写真著作者「作者から謝罪メールをいただいた」

飛鳥新社が掲載した「見解」(画像は公式サイトのキャプチャ)
飛鳥新社が掲載した「見解」(画像は公式サイトのキャプチャ)

   「昆虫交尾図鑑」(12月7日発売)は虫たちの「愛の営み」をテーマにしたイラスト本で、東京藝術大学デザイン学科の現役生、長谷川笙子さんが手がけた。授業の課題として作成したのをきっかけに出版のチャンスを掴んだ。まさにシンデレラガール…となるはずだったのだが、「昆虫交尾図鑑」はわずか1日で「疑惑の本」と化してしまった。イラストとそっくりな写真が複数のサイトからいくつも見つかったのだ。

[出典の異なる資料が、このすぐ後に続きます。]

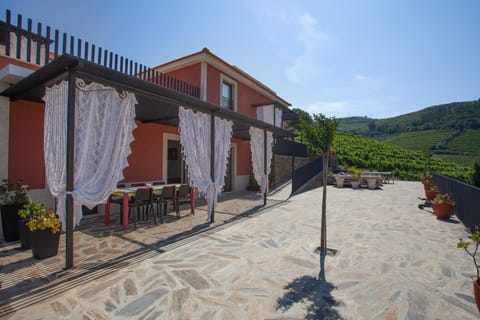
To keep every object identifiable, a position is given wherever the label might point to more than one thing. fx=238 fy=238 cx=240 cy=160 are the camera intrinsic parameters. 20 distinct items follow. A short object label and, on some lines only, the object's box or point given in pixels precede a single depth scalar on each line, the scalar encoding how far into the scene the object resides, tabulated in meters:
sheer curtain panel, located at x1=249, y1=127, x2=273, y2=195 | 8.02
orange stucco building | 4.86
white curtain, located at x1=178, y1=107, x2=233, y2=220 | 5.34
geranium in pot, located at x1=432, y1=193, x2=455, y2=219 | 6.42
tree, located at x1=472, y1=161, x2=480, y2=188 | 14.56
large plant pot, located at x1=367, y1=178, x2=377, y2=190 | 13.34
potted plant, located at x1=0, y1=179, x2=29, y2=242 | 4.28
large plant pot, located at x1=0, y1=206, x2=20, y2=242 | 4.27
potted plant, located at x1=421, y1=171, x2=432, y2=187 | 9.46
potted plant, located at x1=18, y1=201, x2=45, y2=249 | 3.75
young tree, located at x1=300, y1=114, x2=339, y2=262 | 3.82
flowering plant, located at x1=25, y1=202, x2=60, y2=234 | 3.46
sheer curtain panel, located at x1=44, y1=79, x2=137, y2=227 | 3.42
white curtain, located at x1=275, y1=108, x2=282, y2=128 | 13.51
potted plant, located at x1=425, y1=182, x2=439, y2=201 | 8.36
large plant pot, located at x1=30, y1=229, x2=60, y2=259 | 3.50
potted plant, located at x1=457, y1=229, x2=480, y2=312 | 2.17
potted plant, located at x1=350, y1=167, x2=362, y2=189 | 13.51
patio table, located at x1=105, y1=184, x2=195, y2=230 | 5.18
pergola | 3.23
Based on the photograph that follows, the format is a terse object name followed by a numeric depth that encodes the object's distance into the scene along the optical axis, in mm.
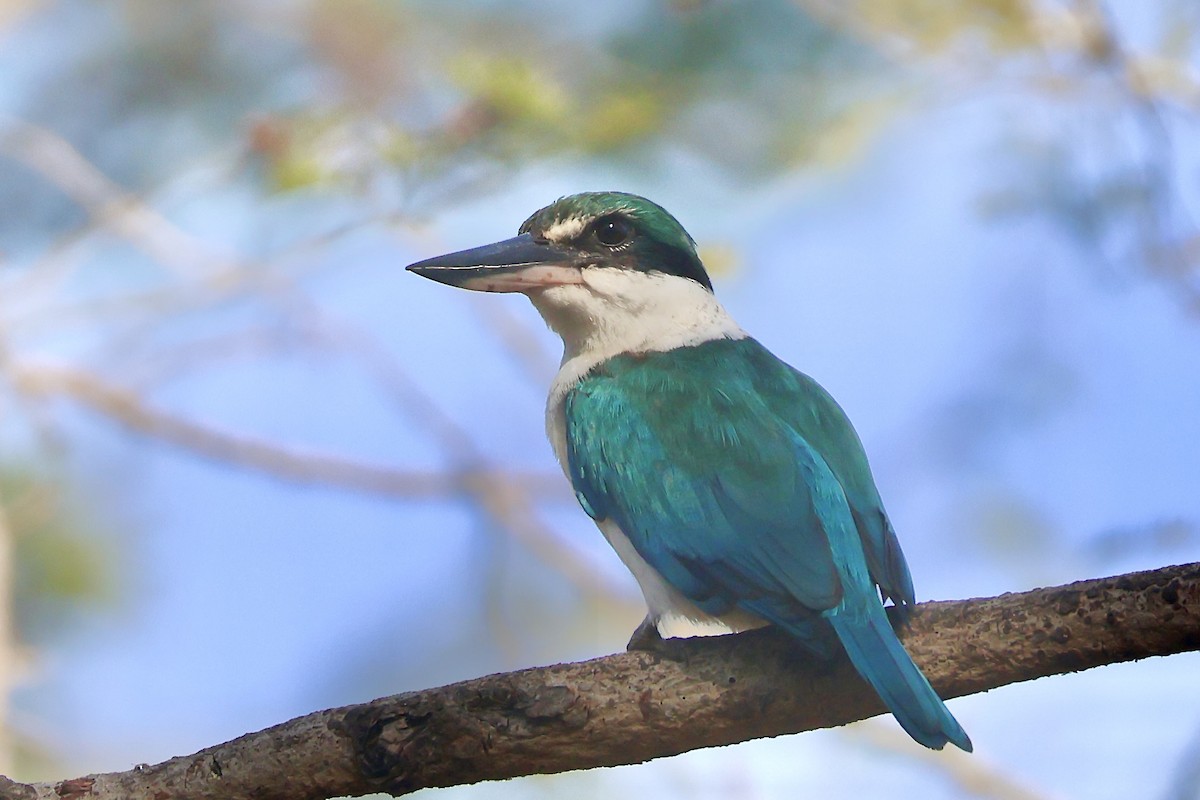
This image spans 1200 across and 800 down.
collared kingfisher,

   インターネット上では、ただちに図鑑イラストの検証作業が進められた。当初はその完成度の高さから「トレース(複写)」とされていたが、検証の末、現在では「模写」との見方が濃厚になっている。仮に「模写」だとすると、写真家に無断で商用公表した場合は著作権(複製権)侵害にあたる可能性が高い。虫専門の図鑑サイト「虫ナビ」の運営者は、疑惑イラストの一つである表紙の「コーカサスオオカブトムシ」が自サイトの写真を模写したものだとみて、飛鳥新社に抗議メールを送ったとツイッターで報告している。

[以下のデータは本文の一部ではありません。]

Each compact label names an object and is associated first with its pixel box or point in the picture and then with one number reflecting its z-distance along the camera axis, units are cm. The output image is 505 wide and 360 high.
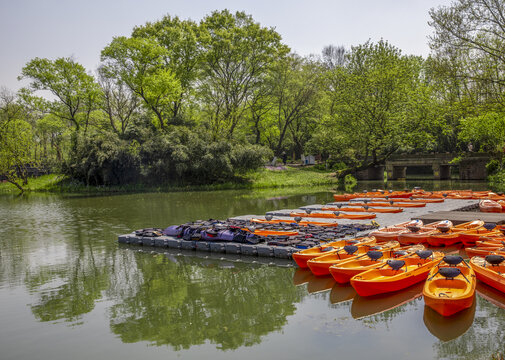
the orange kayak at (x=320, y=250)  1170
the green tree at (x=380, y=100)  3928
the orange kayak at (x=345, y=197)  2724
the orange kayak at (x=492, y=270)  918
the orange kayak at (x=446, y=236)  1370
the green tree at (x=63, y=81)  4794
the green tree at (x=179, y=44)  4759
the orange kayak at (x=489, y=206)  2003
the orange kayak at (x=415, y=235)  1365
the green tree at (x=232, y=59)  4756
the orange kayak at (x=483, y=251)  1089
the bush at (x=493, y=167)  3988
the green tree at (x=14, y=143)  5062
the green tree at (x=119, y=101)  5306
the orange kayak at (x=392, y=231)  1370
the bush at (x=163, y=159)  4497
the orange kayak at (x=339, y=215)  1828
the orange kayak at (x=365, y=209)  2003
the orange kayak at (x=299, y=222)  1655
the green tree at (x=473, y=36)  2120
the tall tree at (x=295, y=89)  5334
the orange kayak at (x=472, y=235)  1338
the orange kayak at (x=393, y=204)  2167
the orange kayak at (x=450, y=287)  810
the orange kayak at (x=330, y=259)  1098
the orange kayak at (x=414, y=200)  2322
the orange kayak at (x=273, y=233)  1471
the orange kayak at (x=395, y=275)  937
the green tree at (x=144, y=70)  4478
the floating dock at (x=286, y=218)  1350
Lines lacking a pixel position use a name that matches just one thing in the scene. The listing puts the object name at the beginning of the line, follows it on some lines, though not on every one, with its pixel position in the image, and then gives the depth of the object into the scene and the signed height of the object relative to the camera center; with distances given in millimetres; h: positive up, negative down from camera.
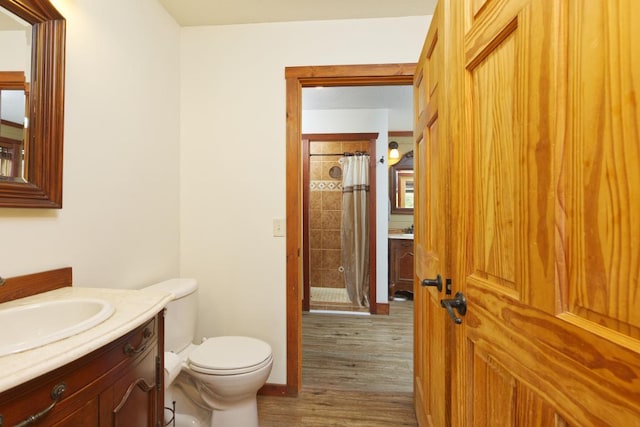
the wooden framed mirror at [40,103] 971 +410
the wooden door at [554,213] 424 +9
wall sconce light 4193 +985
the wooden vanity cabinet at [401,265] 3689 -619
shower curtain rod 3453 +791
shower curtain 3420 -98
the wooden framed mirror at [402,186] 4289 +471
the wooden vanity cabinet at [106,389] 572 -423
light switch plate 1853 -59
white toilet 1385 -732
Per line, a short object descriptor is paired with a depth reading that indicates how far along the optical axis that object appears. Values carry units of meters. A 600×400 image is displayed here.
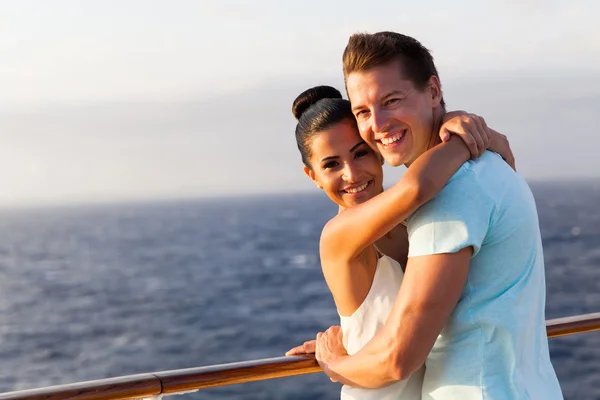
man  3.00
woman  3.03
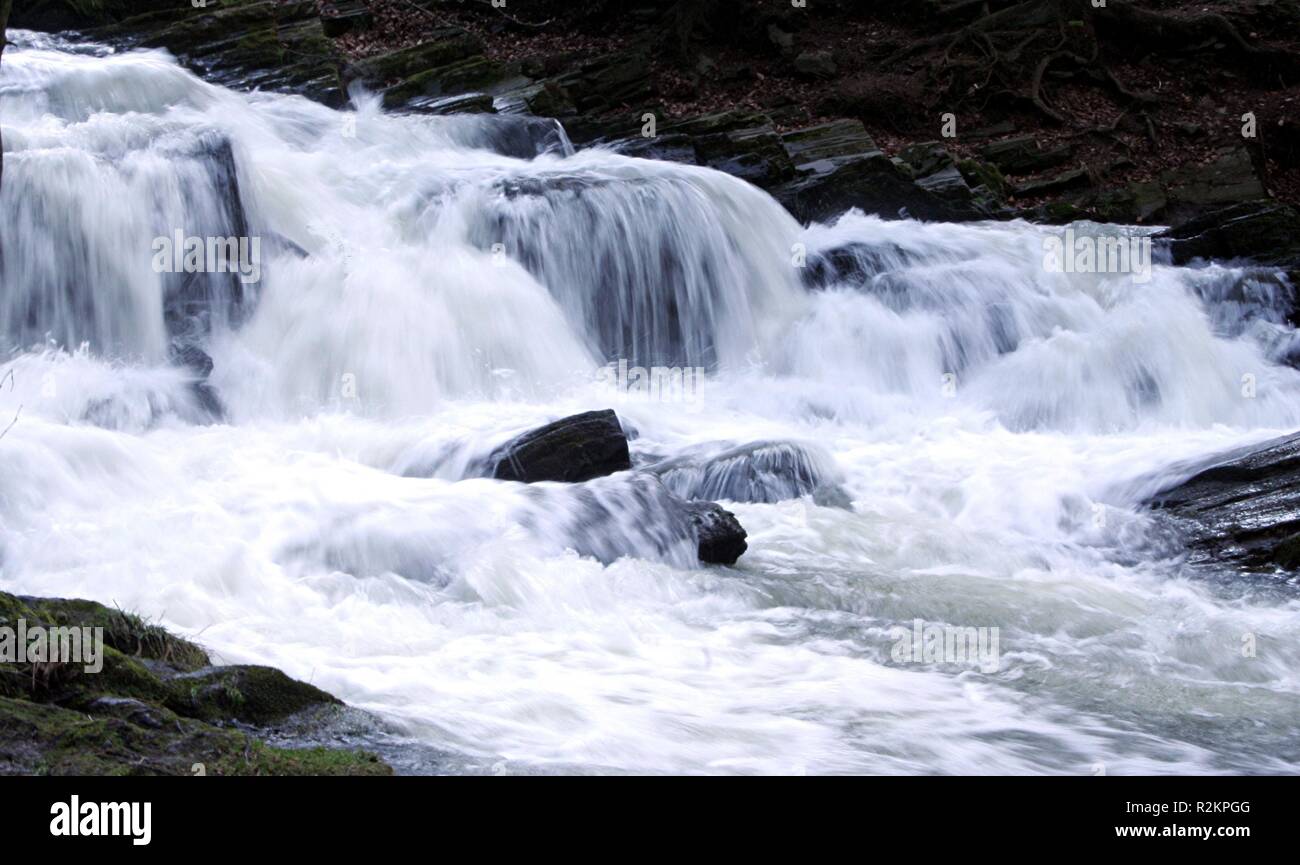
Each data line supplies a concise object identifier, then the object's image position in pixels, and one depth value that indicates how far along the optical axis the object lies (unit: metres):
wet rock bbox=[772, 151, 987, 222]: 15.56
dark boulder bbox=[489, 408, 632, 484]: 8.98
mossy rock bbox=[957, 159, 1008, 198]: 17.03
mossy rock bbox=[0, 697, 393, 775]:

   複数のネットニュースも「模写疑惑」としてこれを報じ、騒動はさらに大きくなった。そんな中、虫ナビ運営者が「作者から謝罪メールを頂きました」と9日にツイートした。この報告によると、長谷川さんは、写真を見て描いたという点は認めているといい、印税などの権利の放棄、写真使用料の全額支払いなども申し出たという。ところが、翌日10日、今まで黙っていた飛鳥新社が公式サイトに「見解」を掲載したことで、沈静化しつつあった騒動に再び火がついた。出版社側の主張は「著作権を侵害するものではないと考えております」と疑惑に反論するものだった。

「表紙の昆虫については詳しく確認していない」

   飛鳥新社はネットで指摘されている類似性について「リアルに描いた場合に、写真における昆虫の特徴と類似するのは当然」「昆虫の交尾の姿に個性的体位がないのは自明」と異を唱える。また、描いた際の角度と撮影した際の「角度が違っている」ことを理由に「創作性における類似性は認められない」とも論じる。似ているのは当然で、写真を見たとしてもあくまで参考の範囲内ということなのだろう。なお、最後には「以上の弊社見解は、著作権に詳しい弁護士の検討を経たものです」とまで書かれている。

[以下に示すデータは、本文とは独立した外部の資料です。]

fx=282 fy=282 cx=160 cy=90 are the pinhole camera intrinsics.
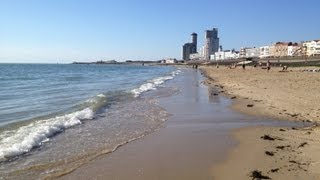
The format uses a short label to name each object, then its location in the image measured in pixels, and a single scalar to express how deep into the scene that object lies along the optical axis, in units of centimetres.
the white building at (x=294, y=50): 11295
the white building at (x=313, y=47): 10641
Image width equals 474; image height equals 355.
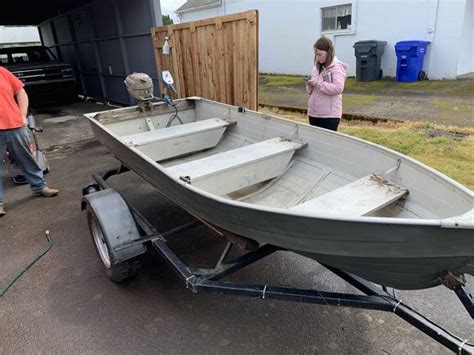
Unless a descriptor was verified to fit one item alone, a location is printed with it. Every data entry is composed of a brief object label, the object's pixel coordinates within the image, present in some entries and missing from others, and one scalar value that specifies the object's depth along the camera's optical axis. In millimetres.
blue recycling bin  11047
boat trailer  1887
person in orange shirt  4160
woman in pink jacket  3900
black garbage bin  11773
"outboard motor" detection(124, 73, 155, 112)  4488
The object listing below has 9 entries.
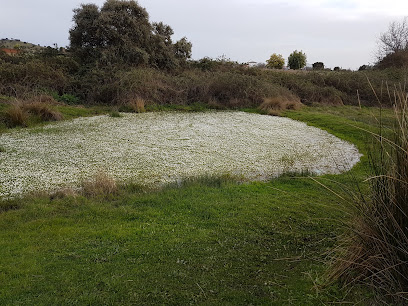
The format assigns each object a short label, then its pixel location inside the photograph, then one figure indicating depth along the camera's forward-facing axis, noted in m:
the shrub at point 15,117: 11.03
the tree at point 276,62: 40.19
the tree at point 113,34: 19.02
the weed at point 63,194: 5.46
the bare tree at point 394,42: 31.42
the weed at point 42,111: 11.83
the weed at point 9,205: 5.08
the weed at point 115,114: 13.91
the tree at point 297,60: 38.25
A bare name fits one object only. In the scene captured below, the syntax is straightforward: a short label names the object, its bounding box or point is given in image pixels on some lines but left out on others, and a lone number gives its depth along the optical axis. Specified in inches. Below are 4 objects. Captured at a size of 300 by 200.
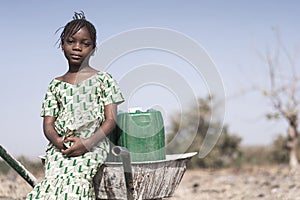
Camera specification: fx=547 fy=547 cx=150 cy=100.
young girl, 130.2
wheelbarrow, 129.6
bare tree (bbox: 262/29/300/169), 482.6
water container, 134.8
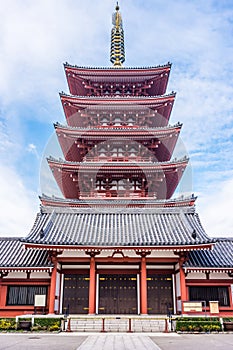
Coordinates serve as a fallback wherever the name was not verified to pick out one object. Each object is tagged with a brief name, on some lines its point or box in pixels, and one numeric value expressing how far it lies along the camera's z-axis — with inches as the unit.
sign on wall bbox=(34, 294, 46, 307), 736.3
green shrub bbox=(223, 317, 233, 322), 666.7
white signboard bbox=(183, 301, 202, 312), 691.4
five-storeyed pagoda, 765.3
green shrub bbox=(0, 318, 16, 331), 634.2
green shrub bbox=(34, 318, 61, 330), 635.5
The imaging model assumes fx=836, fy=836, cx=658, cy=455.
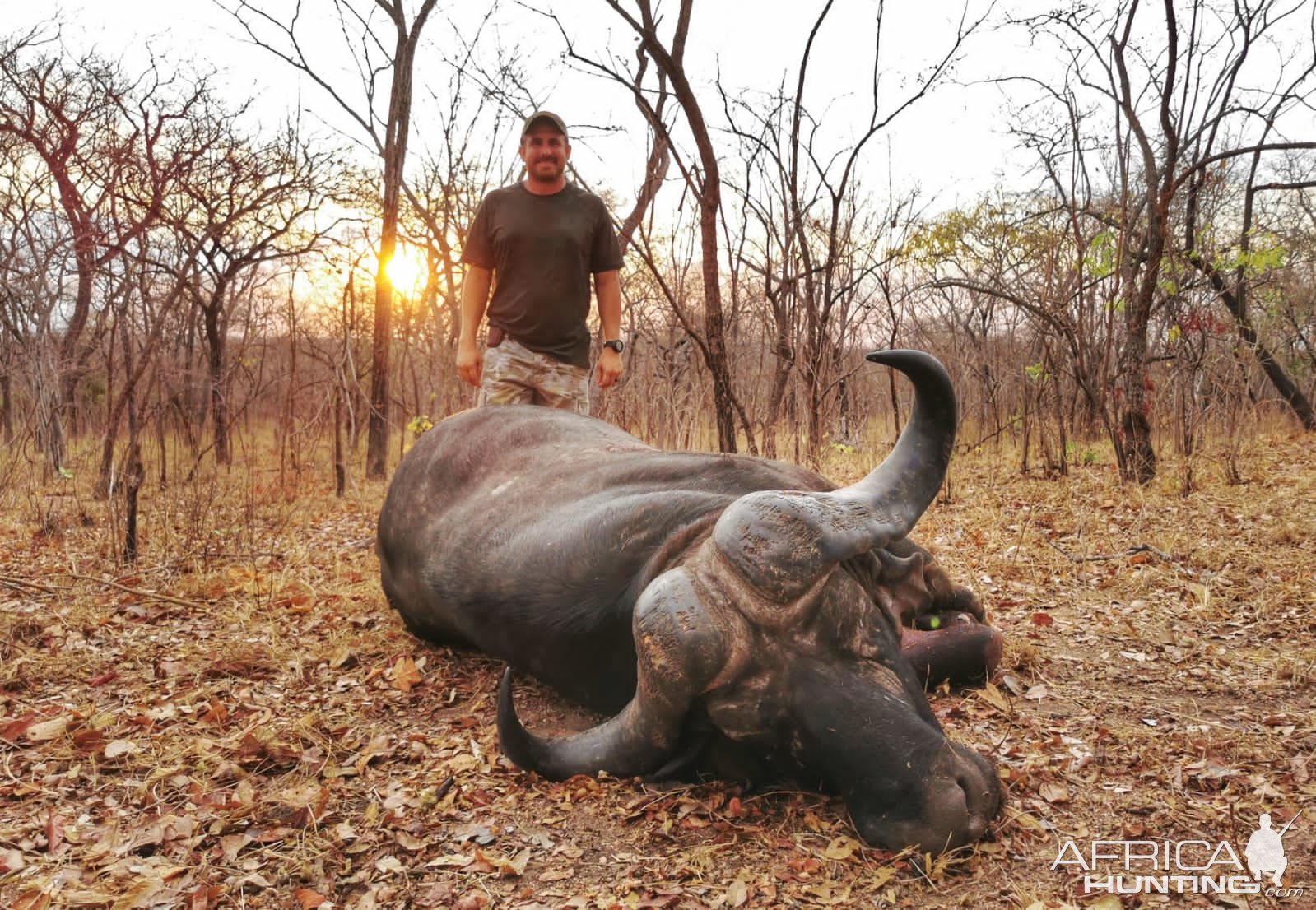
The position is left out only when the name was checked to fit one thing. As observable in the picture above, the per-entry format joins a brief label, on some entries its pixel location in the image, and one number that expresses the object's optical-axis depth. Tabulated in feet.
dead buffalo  6.41
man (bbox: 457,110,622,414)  14.10
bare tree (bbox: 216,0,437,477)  31.35
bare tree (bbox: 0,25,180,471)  15.35
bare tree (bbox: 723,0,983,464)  19.43
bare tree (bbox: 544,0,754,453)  16.46
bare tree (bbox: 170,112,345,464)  25.58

   この発表文は多くの反感を買ってしまったようで、ネットでは「本人は幕引きしたそうだったが出版社が燃料投げ込み」「すげーなー。作者守るきねえなー」「飛鳥から出てる本で問題がありそうなのを片っ端から漁るか」といった声が上がっている。

   「参考」と「模写」の区別は難しいが、原則として、いくつかの作品をみた上でオリジナルの作品を描いたのならば「参考」。ある作品を見ながら忠実に再現したものは「模写」となる。なお、今回の発表では触れられていなかったが、ネットでは、昆虫の姿や交尾の体位だけでなく、「光の反射具合」「サイズ」など細かな類似点が言及されている。特に表紙のカブトムシは個体差もかなりあるそうで、対になった2匹の姿形、サイズまで酷似することはほとんどないようだ。こうした点について飛鳥新社の担当者に質問したところ「発表のとおりです。弊社としては合法という認識を持っています」の一点張りだった。ただし、「表紙のカブトムシについては詳しく確認していない」そうで、ネットでの検証をしっかりと調べたわけではないようだ。

個人攻撃に憤っている

   次に、長谷川さんが写真を見て描いたことを認めている件について尋ねると、「写真は参考にしたようだが、模写というところまでいくのか、どこまで参考にしたかという部分については現段階では分かりません」と話す。それでは、事実確認が取れていない状態で「違法でない」と明言したのはなぜなのか。

   すると、担当者は「長谷川さんはネット上のバッシングで精神的に参っているようで、そうした部分を詳しく聞き出すのが難しい状況なんです」と打ち明け、発表の真意を語った。さらに「裁判で結果が出たわけでもないのに、ネット上では不特定多数による強烈な個人攻撃が行われている。本来関係のない長谷川さんの個人情報まで流出しています。当社としてはそうしたやり方を危惧している、というより憤っています」と語気を強め、「当社に矛先が向かうのは結構ですが、個人攻撃はやめてもらいたいです」と訴えた。

   なお、今後の対応については現段階では未定で、長谷川さんと話し合った上で決めていくことになるそうだ。